Reports of canine flu outbreak worry local residents
Canine flu vaccine is available
– Local residents express concern about a possible canine flu outbreak in San Luis Obispo County. Several readers have called the Paso Robles Daily News to ask about canine flu. Part of the concern is based on reports from Los Angeles County where 279 confirmed and 120 suspected cases of CIV H3N2 were reported between July and September 22, 2021.
Local vets Dr James Wiest from Paso Robles Veterinary Medical Clinic and Dr Michael Ramos from El Camino Veterinary Hospital have said that there are actually two strains of the canine flu virus: H3N8 and H3N2.
Wiest said his clinic had not seen a case of canine flu for a few years. Ramos said his veterinary hospital had seen three confirmed cases in the past month and 20 to 25 suspected cases. “Normally we don’t see this disease here,” Ramos said. Both vets said canine flu is most commonly seen in dogs that have been boarded, in dog day care centers, in dog parks, or in other situations where dogs come in close contact with other dogs.
“This disease is endemic in the Los Angeles area,” Ramos said. Wiest said, “We are on the travel corridor between Los Angeles and the Bay Area, although few cases are reported up there.” Visitors from outside the region who travel with their dogs visit beaches, dog parks, walk their dogs and sometimes breed locally. A friendly sniff between an uninfected dog and an infected dog might be enough.
“If your dog has been in contact with other dogs, keep an eye out for symptoms,” Wiest said. “We don’t see a lot of cases here because we’re not as densely populated as Southern California or the Bay Area and South Bay areas.”

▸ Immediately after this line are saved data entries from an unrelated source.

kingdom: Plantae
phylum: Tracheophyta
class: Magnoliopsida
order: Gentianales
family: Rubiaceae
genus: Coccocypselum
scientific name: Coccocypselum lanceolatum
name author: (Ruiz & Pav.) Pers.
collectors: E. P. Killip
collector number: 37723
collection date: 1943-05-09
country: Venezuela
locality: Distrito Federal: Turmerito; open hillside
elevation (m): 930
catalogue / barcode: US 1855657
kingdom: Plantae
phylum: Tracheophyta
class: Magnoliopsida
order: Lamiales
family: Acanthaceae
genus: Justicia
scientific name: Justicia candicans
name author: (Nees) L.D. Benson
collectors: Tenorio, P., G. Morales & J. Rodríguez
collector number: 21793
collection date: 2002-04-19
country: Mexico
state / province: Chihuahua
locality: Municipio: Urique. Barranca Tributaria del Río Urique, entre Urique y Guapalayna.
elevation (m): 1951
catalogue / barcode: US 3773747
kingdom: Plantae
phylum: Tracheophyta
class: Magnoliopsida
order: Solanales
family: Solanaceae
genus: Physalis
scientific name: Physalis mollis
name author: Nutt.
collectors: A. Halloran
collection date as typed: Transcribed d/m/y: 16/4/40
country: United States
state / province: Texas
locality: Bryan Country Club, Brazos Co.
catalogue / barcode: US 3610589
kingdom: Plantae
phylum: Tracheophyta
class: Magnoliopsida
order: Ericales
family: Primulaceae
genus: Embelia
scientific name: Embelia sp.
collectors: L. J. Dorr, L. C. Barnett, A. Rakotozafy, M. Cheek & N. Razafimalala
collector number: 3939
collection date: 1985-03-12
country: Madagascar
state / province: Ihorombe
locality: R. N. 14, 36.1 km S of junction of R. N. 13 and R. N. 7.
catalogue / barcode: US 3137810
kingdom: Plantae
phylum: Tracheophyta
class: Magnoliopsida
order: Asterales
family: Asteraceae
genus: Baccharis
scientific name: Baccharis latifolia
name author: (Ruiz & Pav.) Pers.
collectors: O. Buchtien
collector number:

Dogs that have contracted canine flu show symptoms within approximately 14 days of contact with an infected dog. Symptoms include:
- Loss of appetite
- Runny nose
Some dogs may show only a few symptoms or none at all. “Most dogs recover,” Ramos said. “Those who usually don’t have underlying health issues. A visit to the vet is a good precaution any time your dog seems to be a little deviated from his normal behavior.
“It is a recommended precaution to have your dogs vaccinated against viruses,” said Wiest, “especially if you are going to be keeping a kennel or taking your dog to the beach or to dog parks.” Ramos said he was sure to request the bivalent H3N8 / H3N2 vaccine.
An infected dog can only be vaccinated 28 days after the last clinical sign. But healthy dogs can be vaccinated anytime, and especially before spending time in the daycare or kennel. “Some local kennels are starting to require the vaccine,” Ramos said.
The vaccine is given in two doses, with the second booster dose following the first two to four weeks. If you plan to travel with your dog or board him while you are away, contact your vet to start the vaccine as soon as possible.